§ Problems to work on:
1 > In the article on stressed assets, which organization is identified as the World Bank's private-sector arm?
2 > Reproduce, word for word, the portion of the article on stressed assets from "According to the" up to and including "in developing countries.".
[Begin Passage to read]
NUR-SULTAN – Stressed assets are a strong indicator of the banking system’s health and are thus closely followed around the world, including in Kazakhstan, International Logistics Parks (ILP) Group Managing Director Alibek Arystanov told The Astana Times.
“In the United States, investment and insurance funds specialise in identifying banks’ stressed assets, buying them out at the cost of previous owners’ debts,” said Arystanov. “The Japanese stressed asset management system is a classic example of prioritising the confidence of foreign investors and production with high potential.”
According to the International Finance Corporation (IFC), which is the World Bank’s private-sector arm, investors and investment and insurance funds are ready to invest more than $100 trillion in stressed assets in the private sector, which is 22 times more than the financing needs of developing countries. As part of its syndicated loan programme, the IFC acts as an intermediary for finding partners for long-term financing of projects in developing countries.
[End Passage to read]
[Begin Given records]
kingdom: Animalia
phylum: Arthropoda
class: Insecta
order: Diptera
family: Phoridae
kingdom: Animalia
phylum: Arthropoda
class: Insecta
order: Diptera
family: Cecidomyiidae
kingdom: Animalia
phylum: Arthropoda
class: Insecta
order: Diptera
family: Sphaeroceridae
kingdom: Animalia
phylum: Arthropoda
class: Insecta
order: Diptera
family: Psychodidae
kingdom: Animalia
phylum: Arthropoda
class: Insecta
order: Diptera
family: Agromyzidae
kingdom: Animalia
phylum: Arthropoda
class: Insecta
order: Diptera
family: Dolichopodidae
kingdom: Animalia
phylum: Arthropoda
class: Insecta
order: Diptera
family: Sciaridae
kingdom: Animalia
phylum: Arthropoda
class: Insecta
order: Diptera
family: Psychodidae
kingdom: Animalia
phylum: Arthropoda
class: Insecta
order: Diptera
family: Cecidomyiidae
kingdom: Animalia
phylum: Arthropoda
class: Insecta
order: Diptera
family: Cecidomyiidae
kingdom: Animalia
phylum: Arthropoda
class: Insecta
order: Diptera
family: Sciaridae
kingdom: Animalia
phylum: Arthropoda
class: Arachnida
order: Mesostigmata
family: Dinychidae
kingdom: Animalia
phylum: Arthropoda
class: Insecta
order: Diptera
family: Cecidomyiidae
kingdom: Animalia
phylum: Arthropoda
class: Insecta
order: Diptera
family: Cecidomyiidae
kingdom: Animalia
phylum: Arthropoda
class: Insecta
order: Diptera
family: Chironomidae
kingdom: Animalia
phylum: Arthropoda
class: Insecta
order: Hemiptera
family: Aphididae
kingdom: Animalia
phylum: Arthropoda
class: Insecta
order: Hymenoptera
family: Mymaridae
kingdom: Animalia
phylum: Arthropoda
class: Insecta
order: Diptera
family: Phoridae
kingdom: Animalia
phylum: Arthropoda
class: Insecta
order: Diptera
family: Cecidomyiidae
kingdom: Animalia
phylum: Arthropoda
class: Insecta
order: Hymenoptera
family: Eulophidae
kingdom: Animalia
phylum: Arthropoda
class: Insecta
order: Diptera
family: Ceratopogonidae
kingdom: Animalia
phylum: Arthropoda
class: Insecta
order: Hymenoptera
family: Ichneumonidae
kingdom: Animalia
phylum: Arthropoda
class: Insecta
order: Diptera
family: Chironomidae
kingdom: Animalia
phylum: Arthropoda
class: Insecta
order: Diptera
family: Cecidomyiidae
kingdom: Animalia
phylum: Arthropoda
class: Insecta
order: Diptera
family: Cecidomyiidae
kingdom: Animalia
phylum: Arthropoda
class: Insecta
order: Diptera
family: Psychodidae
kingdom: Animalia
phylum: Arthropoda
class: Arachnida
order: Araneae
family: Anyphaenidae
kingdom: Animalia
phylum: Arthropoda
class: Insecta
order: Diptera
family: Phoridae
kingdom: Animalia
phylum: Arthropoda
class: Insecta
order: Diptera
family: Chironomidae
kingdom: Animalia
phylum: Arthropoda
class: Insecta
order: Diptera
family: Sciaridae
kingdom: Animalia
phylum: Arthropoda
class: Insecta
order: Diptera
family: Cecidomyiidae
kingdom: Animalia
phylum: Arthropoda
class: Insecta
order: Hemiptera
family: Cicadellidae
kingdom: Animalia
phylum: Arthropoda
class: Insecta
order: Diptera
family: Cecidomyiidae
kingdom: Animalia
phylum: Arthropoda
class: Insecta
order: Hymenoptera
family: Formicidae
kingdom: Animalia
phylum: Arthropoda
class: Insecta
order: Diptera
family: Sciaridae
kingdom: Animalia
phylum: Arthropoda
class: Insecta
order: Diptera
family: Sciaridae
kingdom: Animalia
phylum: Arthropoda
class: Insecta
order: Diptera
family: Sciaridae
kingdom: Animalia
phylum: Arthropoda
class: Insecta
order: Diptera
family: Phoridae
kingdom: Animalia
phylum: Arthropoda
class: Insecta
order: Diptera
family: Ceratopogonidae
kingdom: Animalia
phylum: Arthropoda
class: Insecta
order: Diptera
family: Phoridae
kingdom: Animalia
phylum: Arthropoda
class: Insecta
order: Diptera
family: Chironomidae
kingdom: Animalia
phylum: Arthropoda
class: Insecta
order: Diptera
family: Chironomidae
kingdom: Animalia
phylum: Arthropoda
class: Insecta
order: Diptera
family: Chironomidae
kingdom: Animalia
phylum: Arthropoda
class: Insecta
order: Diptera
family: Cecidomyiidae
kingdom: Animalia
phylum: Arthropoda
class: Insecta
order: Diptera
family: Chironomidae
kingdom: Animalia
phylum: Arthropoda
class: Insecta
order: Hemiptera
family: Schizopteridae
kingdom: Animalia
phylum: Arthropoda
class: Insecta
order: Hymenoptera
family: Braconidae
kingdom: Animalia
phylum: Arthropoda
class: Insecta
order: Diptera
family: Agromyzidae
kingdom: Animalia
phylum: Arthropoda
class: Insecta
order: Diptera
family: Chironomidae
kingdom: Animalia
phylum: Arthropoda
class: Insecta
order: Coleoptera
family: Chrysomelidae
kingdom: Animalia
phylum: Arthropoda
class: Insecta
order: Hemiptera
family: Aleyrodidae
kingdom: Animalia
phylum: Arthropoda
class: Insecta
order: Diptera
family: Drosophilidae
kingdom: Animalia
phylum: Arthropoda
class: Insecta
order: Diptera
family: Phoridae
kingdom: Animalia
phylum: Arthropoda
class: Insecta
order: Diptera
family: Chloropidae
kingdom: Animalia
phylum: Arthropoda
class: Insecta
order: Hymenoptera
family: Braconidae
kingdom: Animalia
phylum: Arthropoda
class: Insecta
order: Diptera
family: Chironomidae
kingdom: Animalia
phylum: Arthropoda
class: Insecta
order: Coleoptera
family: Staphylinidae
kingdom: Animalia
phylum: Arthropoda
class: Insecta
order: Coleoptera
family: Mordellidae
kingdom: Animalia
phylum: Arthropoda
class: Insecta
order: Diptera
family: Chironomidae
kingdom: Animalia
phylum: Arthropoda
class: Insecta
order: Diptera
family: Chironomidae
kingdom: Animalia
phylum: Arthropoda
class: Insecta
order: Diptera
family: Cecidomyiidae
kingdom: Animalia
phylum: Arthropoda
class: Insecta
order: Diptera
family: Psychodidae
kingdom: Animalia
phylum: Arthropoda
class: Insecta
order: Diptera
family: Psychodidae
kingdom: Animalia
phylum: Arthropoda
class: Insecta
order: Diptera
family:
[End Given records]
§ Solutions to each task:
1 > The International Finance Corporation (IFC).

2 >
According to the International Finance Corporation (IFC), which is the World Bank’s private-sector arm, investors and investment and insurance funds are ready to invest more than $100 trillion in stressed assets in the private sector, which is 22 times more than the financing needs of developing countries. As part of its syndicated loan programme, the IFC acts as an intermediary for finding partners for long-term financing of projects in developing countries.